Stem a set of terms using one of the algorithms provided by the Snowball stemming library.
stem_snowball(x, algorithm = "en")
| x | character vector of terms to stem. |
|---|---|
| algorithm | stemming algorithm; see ‘Details’ for the valid choices. |
Apply a Snowball stemming algorithm to a vector of input terms, x,
returning the result in a character vector of the same length with the
same names.
The algorithm argument specifies the stemming algorithm. Valid choices
include the following:
"ar" ("arabic"),
"da" ("danish"),
"de" ("german"),
"en" ("english"),
"es" ("spanish"),
"fi" ("finnish"),
"fr" ("french"),
"hu" ("hungarian"),
"it" ("italian"),
"nl" ("dutch"),
"no" ("norwegian"),
"pt" ("portuguese"),
"ro" ("romanian"),
"ru" ("russian"),
"sv" ("swedish"),
"ta" ("tamil"),
"tr" ("turkish"),
and "porter".
Setting algorithm = NULL gives a stemmer that returns its input
unchanged.
The function only stems single-word terms of kind "letter"; it leaves other inputs (multi-word terms, and terms of kind "number", "punct", and "symbol") unchanged.
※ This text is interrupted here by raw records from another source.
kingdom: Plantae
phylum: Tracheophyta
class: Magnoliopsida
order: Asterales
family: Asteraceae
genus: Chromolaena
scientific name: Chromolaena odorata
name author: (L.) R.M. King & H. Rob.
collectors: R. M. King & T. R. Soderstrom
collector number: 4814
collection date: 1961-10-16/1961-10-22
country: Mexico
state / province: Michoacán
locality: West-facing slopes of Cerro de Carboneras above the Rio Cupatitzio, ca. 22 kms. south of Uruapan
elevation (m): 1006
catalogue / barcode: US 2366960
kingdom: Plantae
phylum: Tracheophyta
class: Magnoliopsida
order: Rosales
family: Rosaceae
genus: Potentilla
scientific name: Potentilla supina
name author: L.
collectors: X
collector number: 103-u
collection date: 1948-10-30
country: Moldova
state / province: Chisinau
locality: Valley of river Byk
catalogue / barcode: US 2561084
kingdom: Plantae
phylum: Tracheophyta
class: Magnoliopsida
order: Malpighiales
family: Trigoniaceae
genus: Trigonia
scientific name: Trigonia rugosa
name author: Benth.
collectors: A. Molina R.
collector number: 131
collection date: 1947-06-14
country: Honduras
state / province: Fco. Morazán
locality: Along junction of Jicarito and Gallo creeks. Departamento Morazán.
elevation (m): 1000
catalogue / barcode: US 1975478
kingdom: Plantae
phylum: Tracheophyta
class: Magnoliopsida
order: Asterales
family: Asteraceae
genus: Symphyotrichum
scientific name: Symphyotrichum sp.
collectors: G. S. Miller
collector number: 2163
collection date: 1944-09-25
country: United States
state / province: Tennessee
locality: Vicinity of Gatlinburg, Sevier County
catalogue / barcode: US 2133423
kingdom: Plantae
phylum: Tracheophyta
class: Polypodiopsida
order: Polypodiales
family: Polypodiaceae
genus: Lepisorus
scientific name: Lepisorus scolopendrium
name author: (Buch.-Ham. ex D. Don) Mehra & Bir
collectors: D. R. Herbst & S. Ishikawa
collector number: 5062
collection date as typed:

The Snowball stemming library
provides the underlying implementation. The wordStem function from
the SnowballC package provides a similar interface, but that function
applies the algorithm to all input terms, regardless of the kind of the term.
A character vector the same length and names as the input, x, with
entries containing the corresponding stems.
# apply english stemming algorithm; don't stem non-letter terms stem_snowball(c("win", "winning", "winner", "#winning"))#> [1] "win" "win" "winner" "#winning"# compare with SnowballC, which stems all kinds, not just letter# NOT RUN { SnowballC::wordStem(c("win", "winning", "winner", "#winning"), "en") # }